A fine day for a link-dump.
From Division of Labor: The Nigerian lottery scam c. 1907?
How to win safely at baccarat has been discovered by Sylvain Crollet and his friend, Mme. Noel. The mathematical formula is X equals G divided by 3 plus P. X is thought to be the amount to be won. Unfortunately, we cannot determine P or G. However, a second lady was satisfied, and gave Sylvain 240 [pounds] to which to apply the formula.
The latter was such a success that Sylvain was able to pay the lady 12 pounds a month interest. She immediately intrusted to him 500 pounds more, but this time the equation seems to have failed. He paid her 16 pounds the first money, 16 pounds more two or three months later, then nothing at all. In court Sylvain, prosecuted by the lady, explained that his equation should have succeeded, but bad luck pursued him.
His mathematical calculations had not foreseen the element of chance. Ostend baccarat tables had completely upset his theorem. Anyhow, he had been unfortunate, not dishonest. But the court thought differently. Sylvain has got a year, and Mme. Noel, six months, while both are jointly sentenced to refund 660 pounds to the deluded lady, plus 20 pounds damages.

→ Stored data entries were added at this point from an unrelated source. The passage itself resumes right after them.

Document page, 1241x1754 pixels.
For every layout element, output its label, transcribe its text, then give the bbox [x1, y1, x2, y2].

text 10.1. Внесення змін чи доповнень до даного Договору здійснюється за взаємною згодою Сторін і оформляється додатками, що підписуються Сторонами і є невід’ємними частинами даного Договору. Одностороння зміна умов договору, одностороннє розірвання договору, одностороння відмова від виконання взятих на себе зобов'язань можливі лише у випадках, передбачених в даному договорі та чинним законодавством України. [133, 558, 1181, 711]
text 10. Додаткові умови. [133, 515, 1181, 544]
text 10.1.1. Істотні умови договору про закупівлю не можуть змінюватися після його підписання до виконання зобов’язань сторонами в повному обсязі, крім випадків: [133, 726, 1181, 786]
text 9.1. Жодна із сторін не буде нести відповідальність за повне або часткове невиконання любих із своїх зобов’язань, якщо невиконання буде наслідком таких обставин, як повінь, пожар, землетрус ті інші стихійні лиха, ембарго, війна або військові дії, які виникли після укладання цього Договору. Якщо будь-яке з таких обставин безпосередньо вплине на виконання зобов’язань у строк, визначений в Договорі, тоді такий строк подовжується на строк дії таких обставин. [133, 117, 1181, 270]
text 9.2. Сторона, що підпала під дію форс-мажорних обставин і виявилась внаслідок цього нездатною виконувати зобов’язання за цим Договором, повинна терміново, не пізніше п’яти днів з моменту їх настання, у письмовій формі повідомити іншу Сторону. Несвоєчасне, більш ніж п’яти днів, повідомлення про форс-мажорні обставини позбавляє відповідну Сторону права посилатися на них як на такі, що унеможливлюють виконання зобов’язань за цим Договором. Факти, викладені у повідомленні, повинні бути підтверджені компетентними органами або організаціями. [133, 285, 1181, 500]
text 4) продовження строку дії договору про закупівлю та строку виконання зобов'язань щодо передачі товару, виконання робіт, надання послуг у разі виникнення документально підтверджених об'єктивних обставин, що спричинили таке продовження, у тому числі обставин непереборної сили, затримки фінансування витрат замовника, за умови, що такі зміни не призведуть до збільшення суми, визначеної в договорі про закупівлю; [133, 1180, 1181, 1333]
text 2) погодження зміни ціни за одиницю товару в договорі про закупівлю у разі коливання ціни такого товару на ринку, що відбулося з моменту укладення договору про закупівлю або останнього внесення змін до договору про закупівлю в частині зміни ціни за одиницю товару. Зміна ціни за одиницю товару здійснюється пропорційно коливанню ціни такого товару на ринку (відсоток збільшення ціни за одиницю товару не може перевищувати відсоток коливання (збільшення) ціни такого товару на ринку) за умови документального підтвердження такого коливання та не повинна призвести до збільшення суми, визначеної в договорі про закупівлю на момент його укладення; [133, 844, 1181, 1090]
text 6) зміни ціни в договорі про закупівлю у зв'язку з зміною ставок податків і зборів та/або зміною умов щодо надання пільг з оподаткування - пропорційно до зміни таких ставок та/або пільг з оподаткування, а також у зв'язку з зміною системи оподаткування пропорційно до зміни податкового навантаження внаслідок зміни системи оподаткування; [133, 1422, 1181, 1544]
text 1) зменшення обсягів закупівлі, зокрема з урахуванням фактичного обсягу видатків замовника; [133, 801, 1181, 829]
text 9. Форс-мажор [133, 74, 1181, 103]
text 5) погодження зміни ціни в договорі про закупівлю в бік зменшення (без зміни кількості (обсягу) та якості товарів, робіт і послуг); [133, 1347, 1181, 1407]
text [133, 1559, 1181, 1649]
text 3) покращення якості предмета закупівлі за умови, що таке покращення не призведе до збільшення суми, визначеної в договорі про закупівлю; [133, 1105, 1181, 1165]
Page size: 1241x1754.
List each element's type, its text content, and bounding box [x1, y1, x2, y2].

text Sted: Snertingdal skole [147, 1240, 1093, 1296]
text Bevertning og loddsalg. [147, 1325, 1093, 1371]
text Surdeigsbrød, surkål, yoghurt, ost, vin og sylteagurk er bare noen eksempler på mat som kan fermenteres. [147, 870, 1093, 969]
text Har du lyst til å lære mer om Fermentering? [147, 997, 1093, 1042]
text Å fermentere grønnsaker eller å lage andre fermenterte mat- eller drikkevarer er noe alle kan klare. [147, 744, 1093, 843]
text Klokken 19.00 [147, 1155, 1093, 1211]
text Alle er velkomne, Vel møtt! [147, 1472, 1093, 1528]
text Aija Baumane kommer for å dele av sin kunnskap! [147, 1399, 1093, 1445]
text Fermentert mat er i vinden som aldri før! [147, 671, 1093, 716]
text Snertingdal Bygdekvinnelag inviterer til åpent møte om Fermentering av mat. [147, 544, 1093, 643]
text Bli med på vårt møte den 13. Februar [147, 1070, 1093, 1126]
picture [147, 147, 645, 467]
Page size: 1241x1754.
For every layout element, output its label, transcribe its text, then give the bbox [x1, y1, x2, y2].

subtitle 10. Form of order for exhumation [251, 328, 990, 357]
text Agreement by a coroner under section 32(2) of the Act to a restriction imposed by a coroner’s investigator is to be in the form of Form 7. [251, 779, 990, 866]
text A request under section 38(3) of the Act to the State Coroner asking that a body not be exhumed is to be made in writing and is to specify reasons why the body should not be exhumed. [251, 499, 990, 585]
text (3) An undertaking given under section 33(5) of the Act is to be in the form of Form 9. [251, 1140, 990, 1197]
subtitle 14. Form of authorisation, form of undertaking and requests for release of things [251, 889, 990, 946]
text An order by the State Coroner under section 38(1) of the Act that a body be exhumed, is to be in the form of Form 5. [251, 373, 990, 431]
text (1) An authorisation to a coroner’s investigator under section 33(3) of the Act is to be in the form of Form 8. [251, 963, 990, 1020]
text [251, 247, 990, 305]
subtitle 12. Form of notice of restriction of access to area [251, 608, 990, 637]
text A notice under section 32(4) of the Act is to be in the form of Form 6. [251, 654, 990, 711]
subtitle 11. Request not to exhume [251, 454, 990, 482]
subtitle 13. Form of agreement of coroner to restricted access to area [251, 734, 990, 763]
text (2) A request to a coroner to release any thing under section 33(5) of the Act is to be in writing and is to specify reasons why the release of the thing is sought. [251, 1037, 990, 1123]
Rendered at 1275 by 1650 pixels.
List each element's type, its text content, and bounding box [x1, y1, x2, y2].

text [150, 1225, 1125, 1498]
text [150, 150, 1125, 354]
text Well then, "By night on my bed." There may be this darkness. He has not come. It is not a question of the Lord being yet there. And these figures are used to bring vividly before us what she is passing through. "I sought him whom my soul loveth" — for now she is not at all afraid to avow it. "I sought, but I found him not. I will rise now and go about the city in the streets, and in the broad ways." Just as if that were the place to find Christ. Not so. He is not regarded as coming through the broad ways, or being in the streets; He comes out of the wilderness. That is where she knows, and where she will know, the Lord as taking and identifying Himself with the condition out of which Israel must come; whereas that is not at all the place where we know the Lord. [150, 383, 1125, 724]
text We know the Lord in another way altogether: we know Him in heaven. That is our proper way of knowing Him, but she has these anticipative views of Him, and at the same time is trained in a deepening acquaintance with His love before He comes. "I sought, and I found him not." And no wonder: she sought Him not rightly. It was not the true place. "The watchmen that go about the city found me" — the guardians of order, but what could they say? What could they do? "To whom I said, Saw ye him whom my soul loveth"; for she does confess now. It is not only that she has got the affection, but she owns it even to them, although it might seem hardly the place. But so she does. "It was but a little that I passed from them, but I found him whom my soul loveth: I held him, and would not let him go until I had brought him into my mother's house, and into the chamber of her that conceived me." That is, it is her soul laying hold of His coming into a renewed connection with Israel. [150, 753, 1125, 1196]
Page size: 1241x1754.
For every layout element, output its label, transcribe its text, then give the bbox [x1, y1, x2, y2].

The single "equation" has two unknowns and therefore P and G cannot be determined uniquely. The fact that an innumerate lady gave money towards such a system seems funny but reminds us that promises of unearned riches are not unique to the Internet age.
The defense that it was "bad luck" and the element of "chance" that "upset the theorem" gets a chuckle from me.
Although DoL's post doesn't say it I am guessing this is from their ongoing New York Times "This day in the Times series".